I'm trying to use net to prove this well-known result. Could you have a check on my attempt?
Let $E$ be a compact topological space and $f:E \to \mathbb R$ lower semi-continuous. Then $f$ attains the minimum on $E$.
I posted my proof separately as an answer below, so I can accept my own answer and thus remove my question from unanswered list. If other people post answers, I will happily accept theirs.
If we first consider the open cover $O_n = \{x \in E\mid f(x) > n\}, n \in \Bbb Z$, (which is decreasing), we get that there is a finite subcover by compactness, and hence a subcover of size one ($\{O_n\}$ for the minimal $n$ used), which ensures that that $n$ is a lower bound for $f$ on $E$ and so $\alpha = \inf_{x \in E} f(x)$ is well-defined.

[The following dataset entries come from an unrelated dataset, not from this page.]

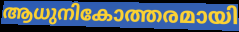
ആധുനികോത്തരമായി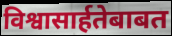
विश्वासार्हतेबाबत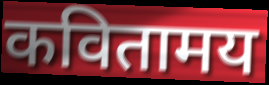
कवितामय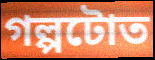
গল্পটোত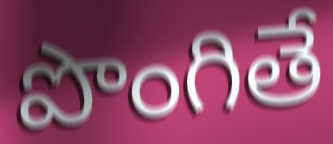
పొంగితే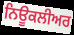
ਨਿਊਕਲੀਅਰ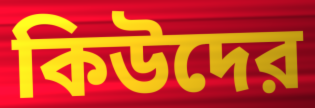
কিউদের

Assume that this $\alpha$ is not the desired minimum (so it's not assumed as a value). Then we define a new open cover $U_n =\{x \in E\mid f(x) > \alpha+\frac{1}{n}\}$ of $E$: it's easy to see that this is now indeed an open cover of $E$, which is decreasing in $n$ (so $n > n'$ implies $U_{n'} \subseteq U_n$, and so for a finite subcover, letting $k$ be the largest $n$ used as index then obeys $E=U_k$ (for some fixed $k$) and so $f(x) > \alpha+\frac1k$ on $E$ but this would contradict $m$ being the largest lower bound for $f$. So $\alpha$ must be the minimum and we're done.

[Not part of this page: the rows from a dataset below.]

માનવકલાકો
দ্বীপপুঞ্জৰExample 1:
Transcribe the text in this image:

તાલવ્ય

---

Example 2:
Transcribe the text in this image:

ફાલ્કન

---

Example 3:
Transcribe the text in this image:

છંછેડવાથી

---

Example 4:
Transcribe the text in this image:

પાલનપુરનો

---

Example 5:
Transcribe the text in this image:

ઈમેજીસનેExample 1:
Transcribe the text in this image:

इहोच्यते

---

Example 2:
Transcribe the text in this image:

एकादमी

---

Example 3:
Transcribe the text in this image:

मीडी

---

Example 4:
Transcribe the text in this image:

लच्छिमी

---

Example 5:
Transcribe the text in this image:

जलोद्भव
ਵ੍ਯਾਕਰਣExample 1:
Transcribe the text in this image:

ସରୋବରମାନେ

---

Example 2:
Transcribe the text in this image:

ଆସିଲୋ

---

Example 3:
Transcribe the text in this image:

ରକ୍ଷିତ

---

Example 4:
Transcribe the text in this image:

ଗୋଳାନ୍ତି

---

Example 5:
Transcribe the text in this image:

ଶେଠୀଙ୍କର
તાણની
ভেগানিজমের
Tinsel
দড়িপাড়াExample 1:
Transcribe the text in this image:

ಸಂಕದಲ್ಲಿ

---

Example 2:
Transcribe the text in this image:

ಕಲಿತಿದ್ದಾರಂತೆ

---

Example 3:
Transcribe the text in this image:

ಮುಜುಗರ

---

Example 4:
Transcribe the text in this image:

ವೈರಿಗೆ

I think that's simpler and more direct than your net-based argument.
Let $U_n := \{x \in E \mid f(x) > n\}$. Because $f$ is l.s.c. $U_n^c$ is closed and thus $U_n$ is open. So $(U_n)$ is an open cover of $E$ which is compact. So there is a finite subcover and thus $a := \inf_{x\in E} f(x) \neq -\infty$.

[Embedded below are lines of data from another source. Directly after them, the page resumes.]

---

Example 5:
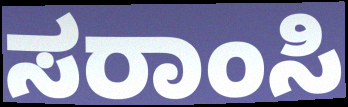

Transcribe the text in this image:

ಸರಾಂಸಿ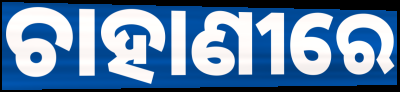
ଚାହାଣୀରେ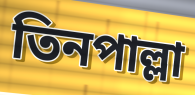
তিনপাল্লা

Then there is a sequence $(x_n)$ in $E$ such that $f(x_n) \searrow a$. Because $E$ is compact, there is a subnet $(x_{\varphi(d)})_{d\in D}$ and $x\in E$ such that $x_{\varphi(d)} \to x$. Let $\varepsilon >0$ and $\mathcal N(x)$ be the set of all open neighborhoods of $x$. Because $f$ is l.s.c., we have $$ f(x) \le \liminf _{y \to x} f (y) := \sup _{V \in \mathcal N (x)} \inf _{y \in V \setminus \{x\}} f(y). $$
There is $N$ such that $f(x_n) < a + \varepsilon$ for all $n \ge N$. There is $d_1 \in D$ such that $x_{\varphi(d)} \in V$ for all $d \ge d_1$. There is $d_2 \in D$ such that $\varphi(d_2) \ge N$. There is $d_3 \in D$ such that $d_3 \ge d_2$ and $d_3 \ge d_1$. This implies $x_{\varphi(d_3)} \in V$ and $f(x_{\varphi(d_3)}) < a + \varepsilon$. So $\inf _{y \in V \setminus \{x\}} f(y) < a + \varepsilon$ and thus $$ f(x) \le \sup _{V \in \mathcal N (x)} \inf _{y \in V \setminus \{x\}} f(y) < \sup _{V \in \mathcal N (x)} a + \varepsilon = a + \varepsilon. $$
This inequality holds for any $\varepsilon >0$, so $f(x) \le a$ and thus $f(x)=a$.